The issue that arises as a result of the 1990 amendment to the Code is whether information that the lawyer is authorized to reveal under DR 4-101(C)(5) is “protected as a confidence or secret” and thus immune from mandatory disclosure under DR 7-102(B)(1). In ABA 314, the ABA Committee on Ethics and Professional Responsibility opined that where disclosure of client confidences was required by a law, the “privileged communication” exception of DR 7-102(B) would not be applicable, and thus disclosure would be required. See ABA 341 at 109. We believe that this result is mandated by the definition of “confidence” under the Code. (A confidence is information protected by the attorney-client privilege under applicable law. Where applicable law does not protect the information, the information no longer qualifies as a confidence.) However, the same logic does not apply to “secrets”.
As noted above, a “secret” is any information disclosure of which would be embarrassing or detrimental to the client. The fact that the lawyer is given discretion to reveal the information does not mean that the information is no longer protected as a secret. Indeed, the information is protected unless the lawyer chooses to reveal it.
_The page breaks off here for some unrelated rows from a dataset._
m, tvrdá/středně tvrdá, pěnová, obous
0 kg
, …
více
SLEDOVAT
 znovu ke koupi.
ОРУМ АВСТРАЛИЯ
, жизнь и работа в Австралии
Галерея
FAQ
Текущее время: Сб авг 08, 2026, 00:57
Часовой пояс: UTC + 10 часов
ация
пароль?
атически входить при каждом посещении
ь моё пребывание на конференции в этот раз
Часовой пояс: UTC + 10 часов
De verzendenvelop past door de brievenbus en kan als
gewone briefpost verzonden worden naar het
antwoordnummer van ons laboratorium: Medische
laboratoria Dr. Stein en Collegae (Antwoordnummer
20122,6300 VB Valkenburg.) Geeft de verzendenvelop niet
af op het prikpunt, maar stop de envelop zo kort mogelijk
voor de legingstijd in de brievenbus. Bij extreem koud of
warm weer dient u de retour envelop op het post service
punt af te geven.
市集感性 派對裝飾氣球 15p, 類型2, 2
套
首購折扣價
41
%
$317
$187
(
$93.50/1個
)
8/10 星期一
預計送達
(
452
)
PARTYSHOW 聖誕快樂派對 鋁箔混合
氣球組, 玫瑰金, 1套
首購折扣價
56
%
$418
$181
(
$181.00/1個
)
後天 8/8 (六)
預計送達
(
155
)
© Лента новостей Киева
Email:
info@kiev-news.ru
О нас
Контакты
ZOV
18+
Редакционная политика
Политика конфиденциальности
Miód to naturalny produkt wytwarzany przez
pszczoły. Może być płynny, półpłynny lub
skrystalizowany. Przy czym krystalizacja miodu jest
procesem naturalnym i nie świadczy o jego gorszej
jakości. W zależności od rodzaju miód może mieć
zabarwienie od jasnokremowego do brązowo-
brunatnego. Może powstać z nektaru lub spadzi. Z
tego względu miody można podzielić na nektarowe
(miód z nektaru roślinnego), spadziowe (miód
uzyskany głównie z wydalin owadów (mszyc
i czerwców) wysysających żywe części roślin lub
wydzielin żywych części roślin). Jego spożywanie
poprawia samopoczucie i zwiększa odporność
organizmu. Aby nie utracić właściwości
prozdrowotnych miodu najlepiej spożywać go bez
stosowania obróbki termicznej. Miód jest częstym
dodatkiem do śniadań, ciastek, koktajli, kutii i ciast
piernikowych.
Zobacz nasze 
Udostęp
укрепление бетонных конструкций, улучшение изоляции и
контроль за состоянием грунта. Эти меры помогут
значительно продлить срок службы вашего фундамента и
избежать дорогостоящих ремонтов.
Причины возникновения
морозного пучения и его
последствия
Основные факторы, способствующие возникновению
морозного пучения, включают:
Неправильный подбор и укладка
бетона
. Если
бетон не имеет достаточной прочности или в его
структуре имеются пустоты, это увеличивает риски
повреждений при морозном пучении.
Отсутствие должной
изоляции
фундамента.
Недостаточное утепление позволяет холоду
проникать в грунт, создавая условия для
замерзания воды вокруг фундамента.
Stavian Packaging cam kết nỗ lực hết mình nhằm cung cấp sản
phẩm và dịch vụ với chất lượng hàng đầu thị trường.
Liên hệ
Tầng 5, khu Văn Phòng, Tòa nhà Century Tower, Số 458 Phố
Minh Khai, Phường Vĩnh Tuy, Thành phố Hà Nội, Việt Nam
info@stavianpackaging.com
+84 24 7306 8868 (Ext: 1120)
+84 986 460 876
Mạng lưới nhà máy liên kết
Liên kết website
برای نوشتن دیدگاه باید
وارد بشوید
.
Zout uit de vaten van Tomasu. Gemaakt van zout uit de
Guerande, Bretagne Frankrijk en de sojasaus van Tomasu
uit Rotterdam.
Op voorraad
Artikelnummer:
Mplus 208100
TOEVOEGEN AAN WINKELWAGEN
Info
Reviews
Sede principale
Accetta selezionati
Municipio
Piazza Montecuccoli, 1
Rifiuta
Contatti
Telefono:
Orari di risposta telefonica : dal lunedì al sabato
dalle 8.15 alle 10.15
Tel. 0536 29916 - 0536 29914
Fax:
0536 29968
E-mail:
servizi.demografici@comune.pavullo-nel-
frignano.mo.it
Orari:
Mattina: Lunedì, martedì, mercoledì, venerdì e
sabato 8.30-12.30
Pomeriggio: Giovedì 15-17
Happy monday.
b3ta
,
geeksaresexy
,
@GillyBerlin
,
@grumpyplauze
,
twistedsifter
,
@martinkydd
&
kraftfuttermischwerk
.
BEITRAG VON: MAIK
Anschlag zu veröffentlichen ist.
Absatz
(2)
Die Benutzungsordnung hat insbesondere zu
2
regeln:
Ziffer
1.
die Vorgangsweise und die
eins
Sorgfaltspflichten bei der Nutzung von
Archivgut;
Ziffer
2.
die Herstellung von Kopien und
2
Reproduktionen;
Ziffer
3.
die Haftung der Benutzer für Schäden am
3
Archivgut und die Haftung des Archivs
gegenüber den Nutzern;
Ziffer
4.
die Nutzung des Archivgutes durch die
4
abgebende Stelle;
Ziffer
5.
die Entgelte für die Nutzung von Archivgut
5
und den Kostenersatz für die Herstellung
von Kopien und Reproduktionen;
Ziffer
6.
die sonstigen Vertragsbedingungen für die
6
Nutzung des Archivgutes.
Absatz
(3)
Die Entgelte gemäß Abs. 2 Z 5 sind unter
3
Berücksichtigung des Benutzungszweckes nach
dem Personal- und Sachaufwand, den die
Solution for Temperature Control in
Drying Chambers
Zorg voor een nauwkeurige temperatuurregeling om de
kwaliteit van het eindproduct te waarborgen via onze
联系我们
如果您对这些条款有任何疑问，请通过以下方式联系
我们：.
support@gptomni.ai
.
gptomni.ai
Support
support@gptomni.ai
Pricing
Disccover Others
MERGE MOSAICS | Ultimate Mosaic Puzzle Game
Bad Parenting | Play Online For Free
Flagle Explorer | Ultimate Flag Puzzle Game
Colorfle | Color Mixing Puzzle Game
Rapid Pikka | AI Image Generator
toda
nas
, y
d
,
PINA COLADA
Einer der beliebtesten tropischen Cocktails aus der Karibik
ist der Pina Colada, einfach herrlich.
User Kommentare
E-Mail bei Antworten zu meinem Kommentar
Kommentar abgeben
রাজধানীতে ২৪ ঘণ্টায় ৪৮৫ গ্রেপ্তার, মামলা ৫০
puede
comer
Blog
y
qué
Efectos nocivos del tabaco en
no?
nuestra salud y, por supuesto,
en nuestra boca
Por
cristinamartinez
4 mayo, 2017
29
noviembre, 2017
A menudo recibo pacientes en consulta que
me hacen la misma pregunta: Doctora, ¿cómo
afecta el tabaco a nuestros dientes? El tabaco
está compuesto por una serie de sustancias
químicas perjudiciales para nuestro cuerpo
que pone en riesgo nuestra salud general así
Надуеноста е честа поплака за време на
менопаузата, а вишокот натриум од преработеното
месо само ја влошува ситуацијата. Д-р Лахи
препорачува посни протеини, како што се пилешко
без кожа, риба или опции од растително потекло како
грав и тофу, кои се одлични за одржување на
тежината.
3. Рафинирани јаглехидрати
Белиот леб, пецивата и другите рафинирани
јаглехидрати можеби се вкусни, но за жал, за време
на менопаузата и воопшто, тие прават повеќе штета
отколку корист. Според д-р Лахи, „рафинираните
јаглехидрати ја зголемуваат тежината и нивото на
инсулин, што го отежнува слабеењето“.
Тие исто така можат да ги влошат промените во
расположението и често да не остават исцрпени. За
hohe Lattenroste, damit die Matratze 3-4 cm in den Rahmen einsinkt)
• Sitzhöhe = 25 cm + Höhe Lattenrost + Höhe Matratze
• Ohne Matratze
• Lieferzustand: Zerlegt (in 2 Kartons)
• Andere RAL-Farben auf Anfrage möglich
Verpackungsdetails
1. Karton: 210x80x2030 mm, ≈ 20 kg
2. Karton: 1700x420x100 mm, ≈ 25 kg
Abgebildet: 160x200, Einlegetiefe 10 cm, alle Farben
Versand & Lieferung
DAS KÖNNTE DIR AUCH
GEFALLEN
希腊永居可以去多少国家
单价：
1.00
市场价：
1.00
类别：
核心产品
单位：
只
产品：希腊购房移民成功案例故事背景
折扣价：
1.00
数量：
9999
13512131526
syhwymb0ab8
We believe that by placing DR 4-101(C)(5) in the list of discretionary disclosures, the drafters of the 1990 amendments meant to leave disclosure within the discretion of the lawyer, and did not intend to have such discretion turned automatically into required disclosure by DR 7-102(B)(1).
CONCLUSION:
If, based on information imparted by the client, a lawyer makes an oral representation in a negotiation, which is still being relied upon by the other side, and the lawyer discovers the representation was based on materially inaccurate information, the lawyer may withdraw the representation even if. the client objects. The Code of Professional Responsibility does not require the lawyer to disclose the misrepresentation.